Deep draft has Ravens in usual mindset of trading down, adding picks

OWINGS MILLS, Md. -- Baltimore Ravens coach John Harbaugh was asked recently if he was excited about all of the options at wide receiver in this year's NFL draft.

"Our only problem right now is we don’t have enough draft picks," Harbaugh said.

On the surface, Baltimore is in adequate shape in terms of number of picks. The Ravens' eight selections put them in the middle of the league.

But Baltimore, which has more pressing needs entering this draft than recent ones, has only one of the first 84 picks in this year's draft because it traded its second-rounder last year to move up to take quarterback Lamar Jackson. The last time the Ravens had that few that early was 2004.

This is why the prevailing sentiment is general manager Eric DeCosta will trade down from the No. 22 overall pick to acquire more draft capital.

"If there’s a great player there at 22, we’ll make the pick, and we’ll be very, very excited," DeCosta said. "But one thing we’ve shown over the past years is we know how to manufacture picks. So, if the opportunity is there, we’ll have a chance to trade back and accumulate picks."

Accumulating picks has been a strength of the Ravens. Since 2013, Baltimore's 58 draft picks are tied for the second-most in the league, according to ESPN's Stats & Information. That's an average of nearly 10 selections per year.

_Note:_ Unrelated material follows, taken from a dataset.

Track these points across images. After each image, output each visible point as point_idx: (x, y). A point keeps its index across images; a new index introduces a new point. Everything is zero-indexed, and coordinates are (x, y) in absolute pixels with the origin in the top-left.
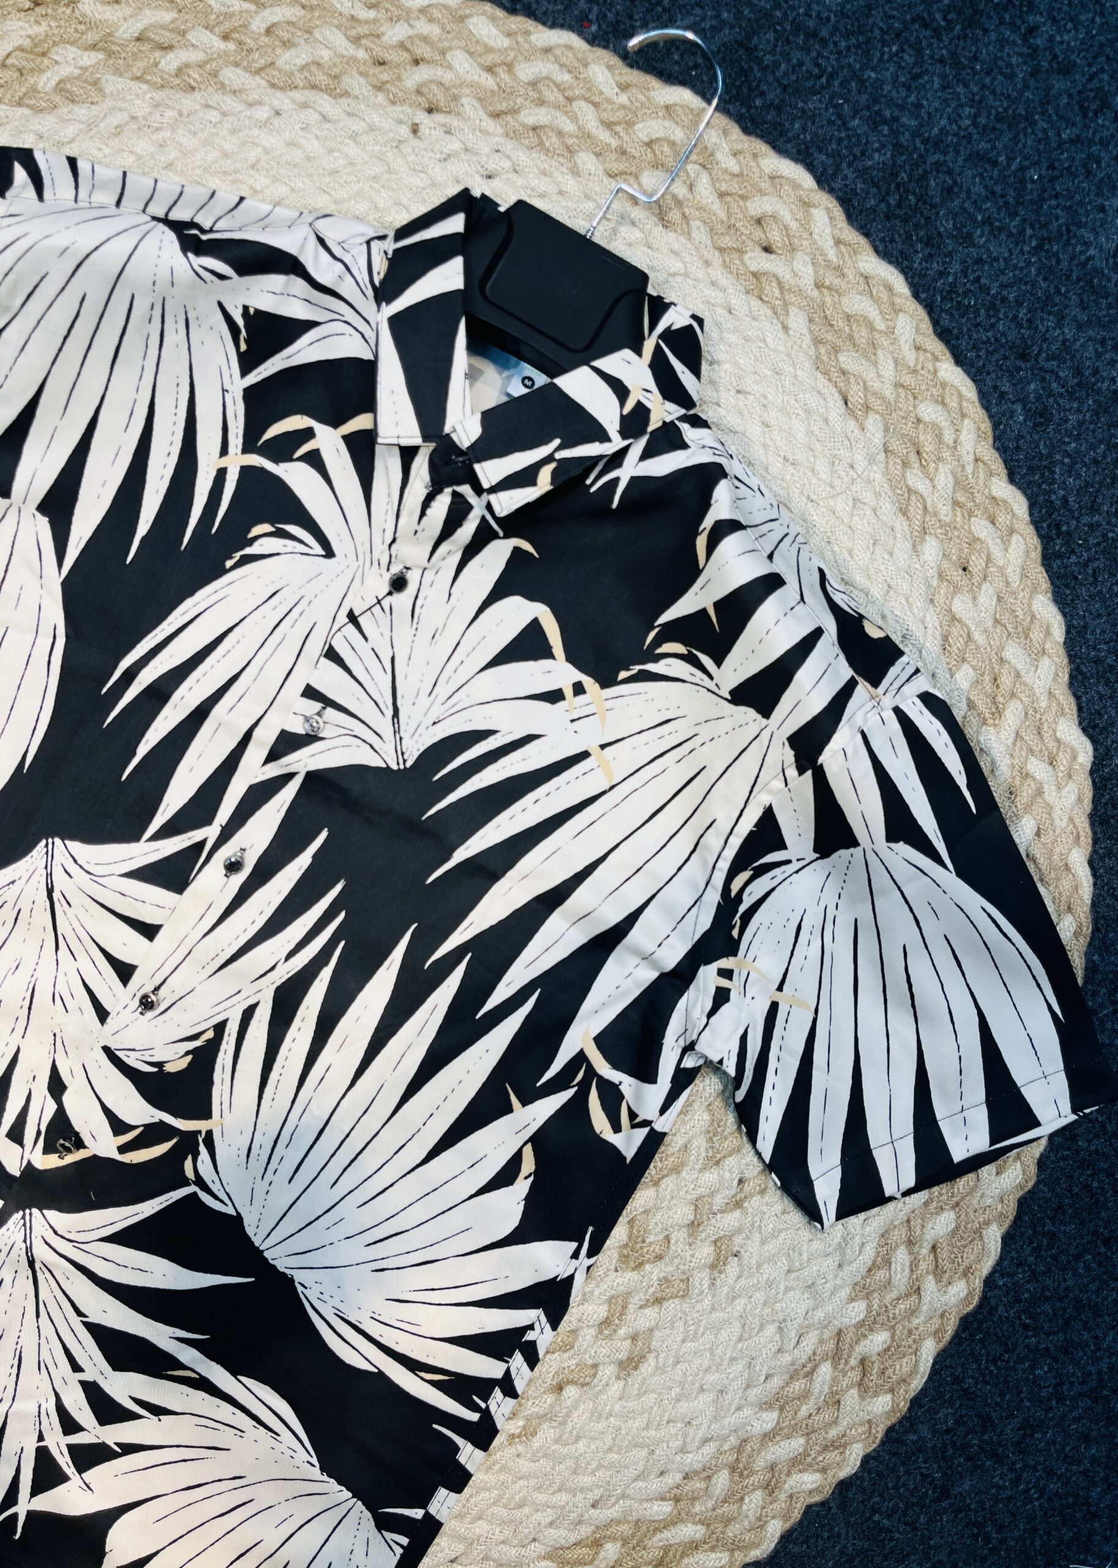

The Ravens have traded back in the first round in four of the past 11 drafts, moving out of the first round completely twice (2010 and 2012). Last year, Baltimore fell back two times, from No. 16 to No. 22 and then from No. 22 to No. 25.

The net for the Ravens was acquiring picks in the third and fourth rounds -- both of which were later traded -- in exchange for giving up their fifth- and sixth-round picks and moving down a total of nine spots.

Baltimore sees this draft as a deep one, which is why it took seven days to get through draft meetings in February instead of five. That provides even more incentive to add more picks.

"In this draft, if you can accumulate some additional picks, you have a really good chance to help your team," DeCosta said.

The Ravens have several areas to address. Wide receiver is a major need after Baltimore parted ways with 96 catches this offseason (Michael Crabtree was cut and John Brown signed with the Buffalo Bills). Pass-rusher is also at the top of the Ravens' wish list after they lost 15.5 sacks in free agency (Terrell Suggs joined the Arizona Cardinals and Za'Darius Smith left for the Green Bay Packers).

Baltimore could also use another inside linebacker (after leading tackler C.J. Mosley signed with the New York Jets) and an upgrade at guard and center.

Where the Ravens can do their most damage currently is the middle rounds. Baltimore has two picks in the third round (including a compensatory pick for losing center Ryan Jensen) and fourth round (including the one acquired in the trade that sent quarterback Joe Flacco to Denver).

In recent drafts, the Ravens have used picks in the third and fourth rounds to take Smith, tight end Mark Andrews, offensive tackle Orlando Brown Jr., cornerback Tavon Young, defensive tackle Brandon Williams, fullback Kyle Juszczyk and offensive tackle Rick Wagner.

"I think those third-round picks and those fourth-round picks, those are gold for us this year," DeCosta said. "In this draft, having four picks in those two rounds, that’s an ideal situation to be in."

The reality of the situation is the Ravens are truly never satisfied.

"You never have enough draft picks, or high enough draft picks, in your mind to address everything that you want to do as far as your roster goes," Harbaugh said.